Text messages "could prevent strokes"
5 Dec 2014
Text messaging prevents one in six people from forgetting to take their medication, a study has found.
Scientists from the Queen Mary University of London (QMUL) recently conducted a randomised trial involving 303 patients who had been prescribed both blood pressure and cholesterol lowering medication.
The trial tested whether text messaging improved the use of such medication for the prevention of heart attacks and stroke.
“Most people now own a mobile phone and text messaging could be coupled with each relevant prescription
Professor David Taylor
Patients were divided into two groups - a ’text message’ group who received periodic text messages and a ’no text’ group who received no text messages - over the course of seven months.
The ’text message’ group received texts every day for two weeks, alternate days for two weeks and then weekly for 6 months, asking if they had taken their medication that day.
Patients who had not, or did not reply, were telephoned and offered help.
However, in the ’no text’ group, 25% of patients stopped their medication completely or took less than four fifths of their prescribed treatment, compared with only 9% in the ’text message’ group.
David Wald, consultant cardiologist at QMUL and lead author, said: “An important and overlooked problem in medicine is the failure to take prescribed medication. The results of this trial show that text message reminders help prevent this in a simple and effective way.
“More than just a reminder, the texts provided the link to identify patients who needed help.”
Likewise, David Taylor, emeritus professor of Pharmaceutical and Public Health Policy at University College London suggested that the health implications of the results taken from this study are “considerable from both an economic and a health-gain perspective”.
“Most people now own a mobile phone and text messaging could be coupled with each relevant prescription, preventing several thousand heart attacks and strokes in the UK each year,” Taylor said.
“The method is not limited to cardiovascular disease prevention and could be used for patients on treatment for other chronic diseases.”
In a similar study, Sean Young at the University of California said that ’big data’ could be used to to curb the spread of diseases such as HIV.

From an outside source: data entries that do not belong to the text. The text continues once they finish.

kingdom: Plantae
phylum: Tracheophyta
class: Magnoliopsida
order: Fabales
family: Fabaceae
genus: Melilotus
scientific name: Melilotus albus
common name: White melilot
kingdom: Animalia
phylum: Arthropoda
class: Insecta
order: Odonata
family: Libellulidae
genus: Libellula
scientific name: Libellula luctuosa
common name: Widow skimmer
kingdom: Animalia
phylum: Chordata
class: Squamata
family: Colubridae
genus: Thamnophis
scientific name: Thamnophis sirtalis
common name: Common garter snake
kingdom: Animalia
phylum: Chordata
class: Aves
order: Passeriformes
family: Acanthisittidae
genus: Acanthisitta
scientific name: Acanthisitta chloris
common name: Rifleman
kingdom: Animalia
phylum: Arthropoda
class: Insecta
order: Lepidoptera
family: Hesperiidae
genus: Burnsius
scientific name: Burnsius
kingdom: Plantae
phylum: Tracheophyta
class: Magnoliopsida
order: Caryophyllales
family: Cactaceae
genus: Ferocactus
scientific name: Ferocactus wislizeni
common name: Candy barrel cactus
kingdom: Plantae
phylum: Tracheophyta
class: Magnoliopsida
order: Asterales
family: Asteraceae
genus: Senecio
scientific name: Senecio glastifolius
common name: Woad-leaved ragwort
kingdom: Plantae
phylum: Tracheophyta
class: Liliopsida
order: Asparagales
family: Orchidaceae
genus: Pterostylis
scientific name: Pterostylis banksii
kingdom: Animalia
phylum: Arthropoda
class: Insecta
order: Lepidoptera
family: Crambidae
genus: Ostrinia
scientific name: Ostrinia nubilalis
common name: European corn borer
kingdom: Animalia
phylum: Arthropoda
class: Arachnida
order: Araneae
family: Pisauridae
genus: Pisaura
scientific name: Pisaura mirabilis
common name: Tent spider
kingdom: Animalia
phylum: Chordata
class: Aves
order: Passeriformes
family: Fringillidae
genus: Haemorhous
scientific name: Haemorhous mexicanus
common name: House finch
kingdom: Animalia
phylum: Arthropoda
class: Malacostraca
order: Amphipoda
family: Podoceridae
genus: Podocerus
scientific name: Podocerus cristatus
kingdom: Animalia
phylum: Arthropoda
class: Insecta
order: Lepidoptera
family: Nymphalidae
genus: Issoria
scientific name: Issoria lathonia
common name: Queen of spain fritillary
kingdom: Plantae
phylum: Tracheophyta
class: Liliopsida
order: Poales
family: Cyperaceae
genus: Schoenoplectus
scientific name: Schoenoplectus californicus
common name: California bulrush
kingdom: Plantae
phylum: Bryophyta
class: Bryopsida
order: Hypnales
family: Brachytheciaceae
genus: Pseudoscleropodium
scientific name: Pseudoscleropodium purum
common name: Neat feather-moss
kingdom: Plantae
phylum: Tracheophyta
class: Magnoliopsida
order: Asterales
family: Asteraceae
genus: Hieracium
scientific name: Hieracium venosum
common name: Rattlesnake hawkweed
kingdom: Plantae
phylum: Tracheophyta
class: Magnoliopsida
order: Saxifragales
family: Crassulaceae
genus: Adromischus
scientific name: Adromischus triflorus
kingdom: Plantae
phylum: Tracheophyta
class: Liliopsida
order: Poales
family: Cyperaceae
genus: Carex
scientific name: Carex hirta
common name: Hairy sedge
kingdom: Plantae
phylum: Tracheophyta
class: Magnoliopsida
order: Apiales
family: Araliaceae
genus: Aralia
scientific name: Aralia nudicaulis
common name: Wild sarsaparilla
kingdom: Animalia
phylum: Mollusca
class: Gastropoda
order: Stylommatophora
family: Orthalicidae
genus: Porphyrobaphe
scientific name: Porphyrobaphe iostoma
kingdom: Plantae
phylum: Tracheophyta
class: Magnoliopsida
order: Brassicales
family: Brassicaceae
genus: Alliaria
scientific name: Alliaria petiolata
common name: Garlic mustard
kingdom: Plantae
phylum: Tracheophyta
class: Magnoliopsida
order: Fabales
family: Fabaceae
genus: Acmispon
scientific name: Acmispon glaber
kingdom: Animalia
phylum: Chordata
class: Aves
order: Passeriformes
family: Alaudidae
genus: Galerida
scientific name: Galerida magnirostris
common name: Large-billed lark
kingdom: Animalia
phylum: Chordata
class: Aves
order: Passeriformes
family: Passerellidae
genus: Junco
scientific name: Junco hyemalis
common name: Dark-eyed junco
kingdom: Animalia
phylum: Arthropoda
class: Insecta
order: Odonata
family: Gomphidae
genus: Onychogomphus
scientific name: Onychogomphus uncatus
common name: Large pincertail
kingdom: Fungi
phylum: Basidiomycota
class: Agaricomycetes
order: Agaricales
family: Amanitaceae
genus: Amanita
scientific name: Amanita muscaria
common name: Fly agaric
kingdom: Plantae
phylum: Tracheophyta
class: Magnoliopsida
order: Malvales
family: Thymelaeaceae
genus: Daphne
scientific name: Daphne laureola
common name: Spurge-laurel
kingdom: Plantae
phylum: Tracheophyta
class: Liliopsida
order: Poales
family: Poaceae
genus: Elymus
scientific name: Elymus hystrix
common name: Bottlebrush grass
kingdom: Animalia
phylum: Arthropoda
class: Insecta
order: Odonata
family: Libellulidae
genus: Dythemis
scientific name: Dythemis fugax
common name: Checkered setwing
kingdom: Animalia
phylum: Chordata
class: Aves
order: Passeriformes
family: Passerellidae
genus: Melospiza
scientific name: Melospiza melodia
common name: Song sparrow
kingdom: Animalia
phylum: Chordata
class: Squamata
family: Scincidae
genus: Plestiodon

“Big data science is important because technologies such as mobile phones, wearable devices, and diagnostic tests have become increasingly affordable and prevalent, providing large datasets available for merged analyses, including health and medical datasets, genomics data, and social media- and technology-use data,” Young said in a recent CellPress article.
“These data can be modeled alongside other biomedical datasets and used to predict biomedical outcomes.”